*WHAT TO DO*.
Print the listing below a second time, exactly, and omit its images.

*LISTED RECORDS*.
━━━━━━━━━━

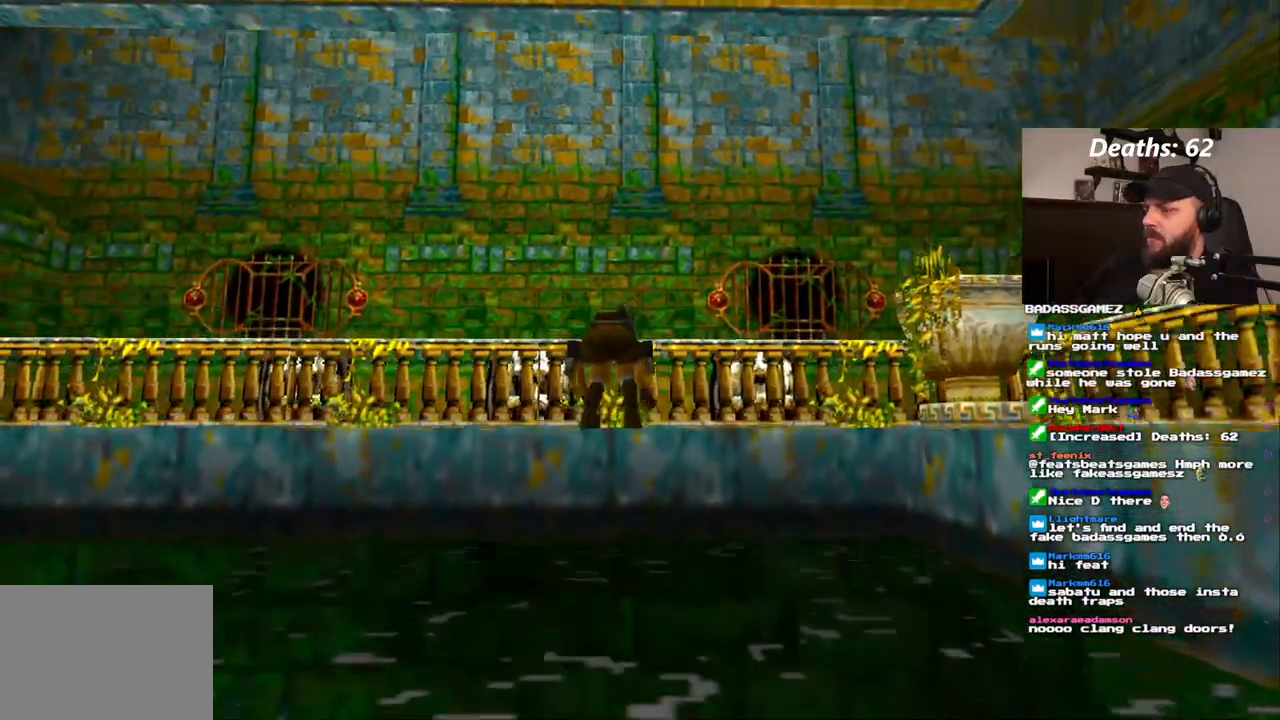
{"dt_ms": 500, "buttons": ["SQUARE", "DPAD_UP"], "left_stick": "center", "right_stick": "center", "events": [[83, "DPAD_UP", "down"]]}
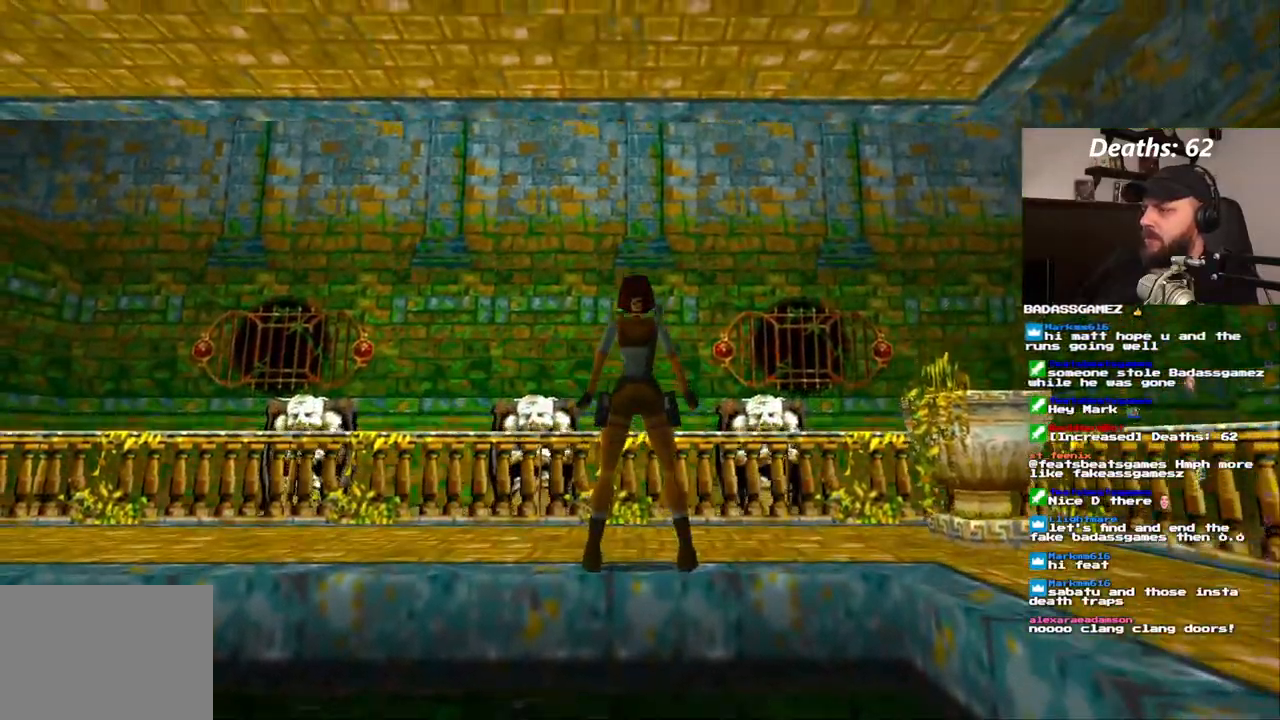
{"dt_ms": 500, "buttons": [], "left_stick": "center", "right_stick": "center"}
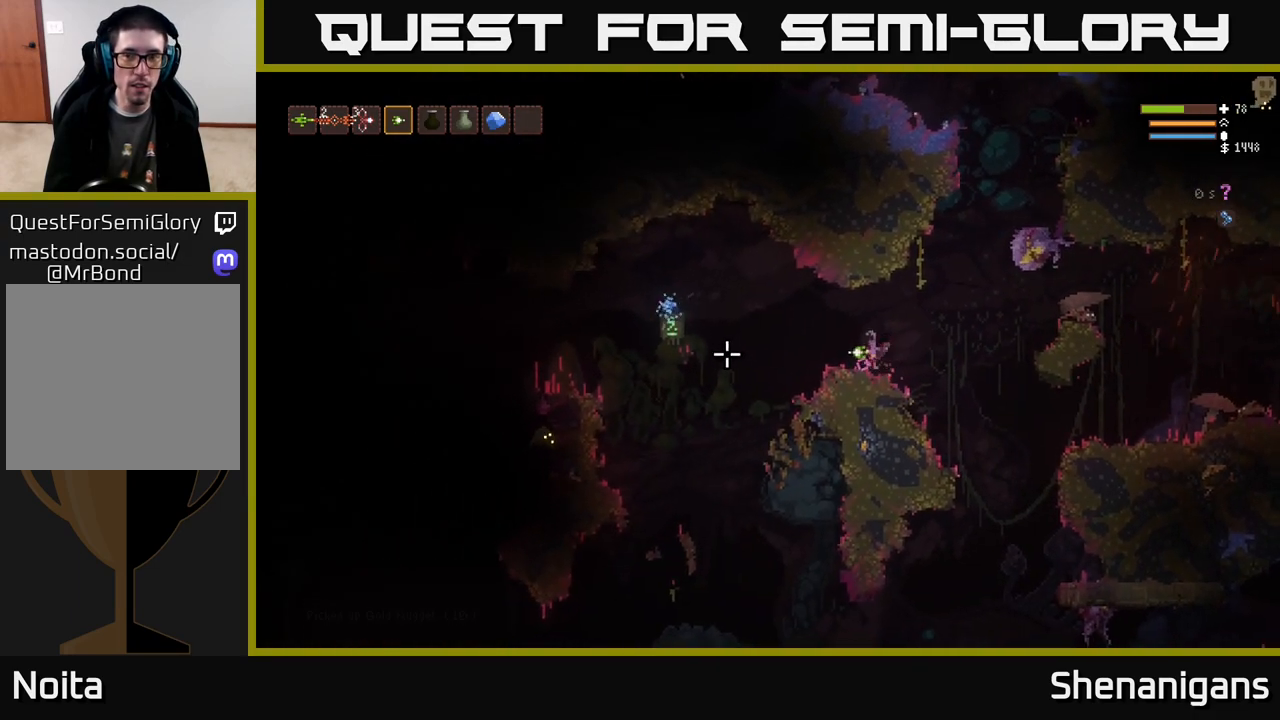
Gameplay with a controller (Xbox layout); each line is a JSON object with the inputs held at the frame after it. "events" lists button and stick changes between this image and that frame as [ms after this image, input, new state], when the widget could be followed in between.
{"buttons": [], "left_stick": "center", "right_stick": "left", "events": []}
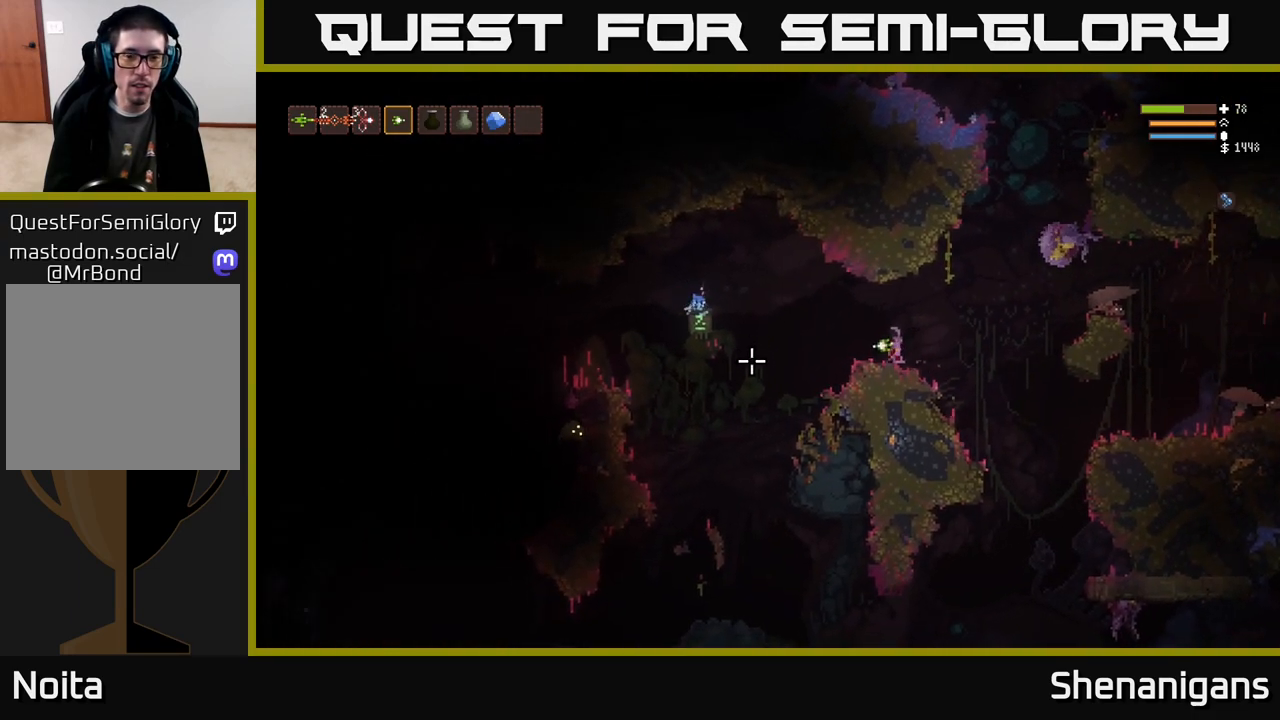
{"buttons": [], "left_stick": "right", "right_stick": "left", "events": [[333, "left_stick", "right"]]}
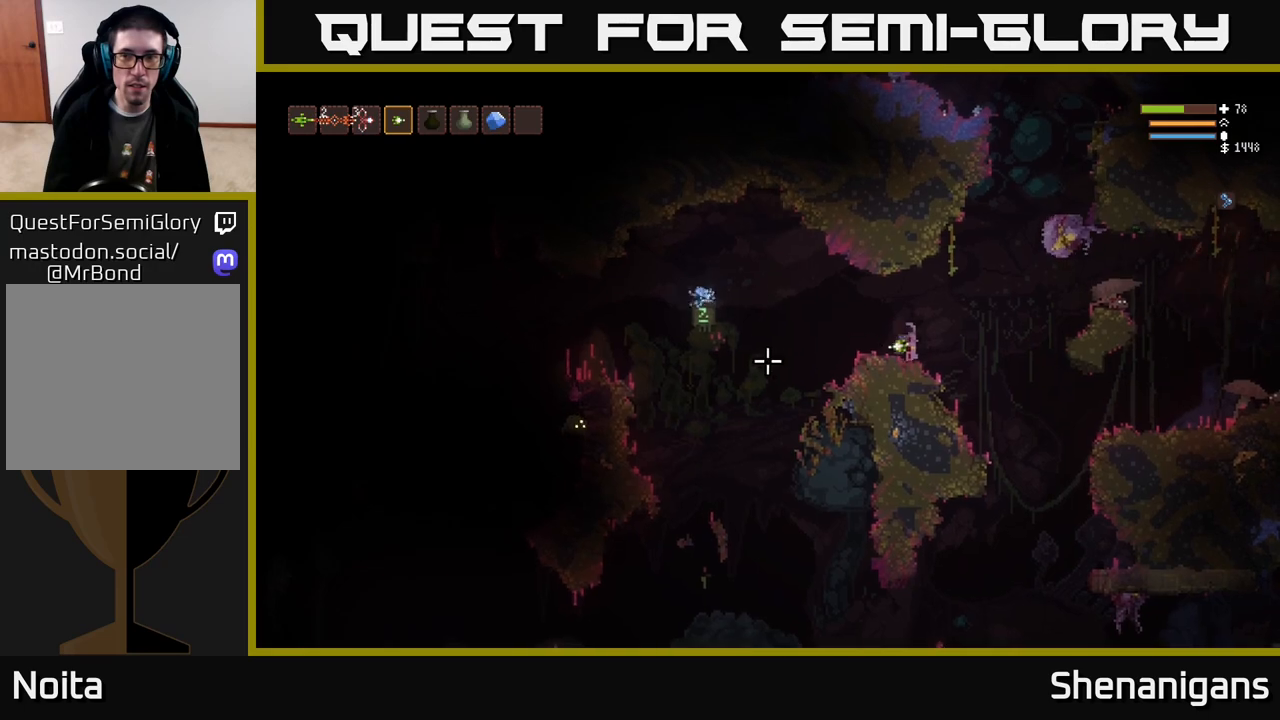
{"buttons": [], "left_stick": "left", "right_stick": "left", "events": [[133, "left_stick", "left"], [200, "L2", "down"], [317, "L2", "up"]]}
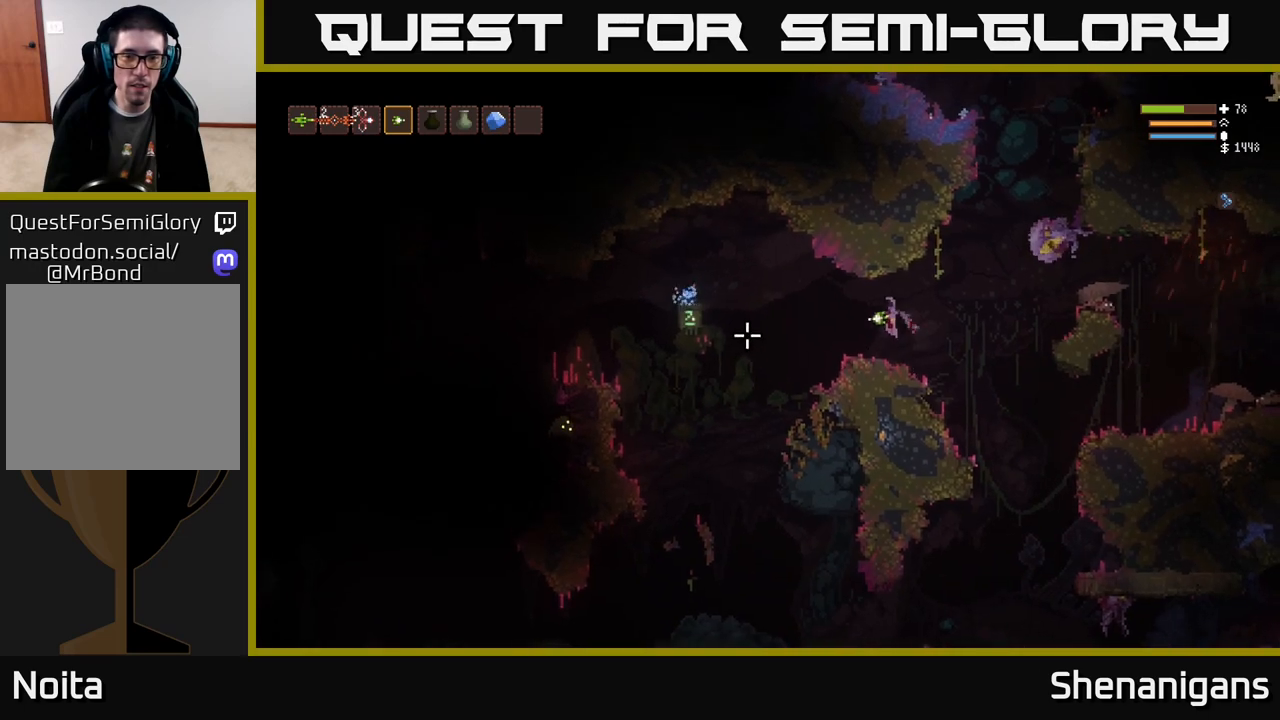
{"buttons": ["R2"], "left_stick": "center", "right_stick": "left", "events": [[467, "left_stick", "center"], [483, "R2", "down"]]}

━━━━━━━━━━

*RESPONSE TO THE TASK*.
{"dt_ms": 500, "buttons": ["SQUARE", "DPAD_UP"], "left_stick": "center", "right_stick": "center", "events": [[83, "DPAD_UP", "down"]]}
{"dt_ms": 500, "buttons": [], "left_stick": "center", "right_stick": "center"}
Gameplay with a controller (Xbox layout); each line is a JSON object with the inputs held at the frame after it. "events" lists button and stick changes between this image and that frame as [ms after this image, input, new state], when the widget could be followed in between.
{"buttons": [], "left_stick": "center", "right_stick": "left", "events": []}
{"buttons": [], "left_stick": "right", "right_stick": "left", "events": [[333, "left_stick", "right"]]}
{"buttons": [], "left_stick": "left", "right_stick": "left", "events": [[133, "left_stick", "left"], [200, "L2", "down"], [317, "L2", "up"]]}
{"buttons": ["R2"], "left_stick": "center", "right_stick": "left", "events": [[467, "left_stick", "center"], [483, "R2", "down"]]}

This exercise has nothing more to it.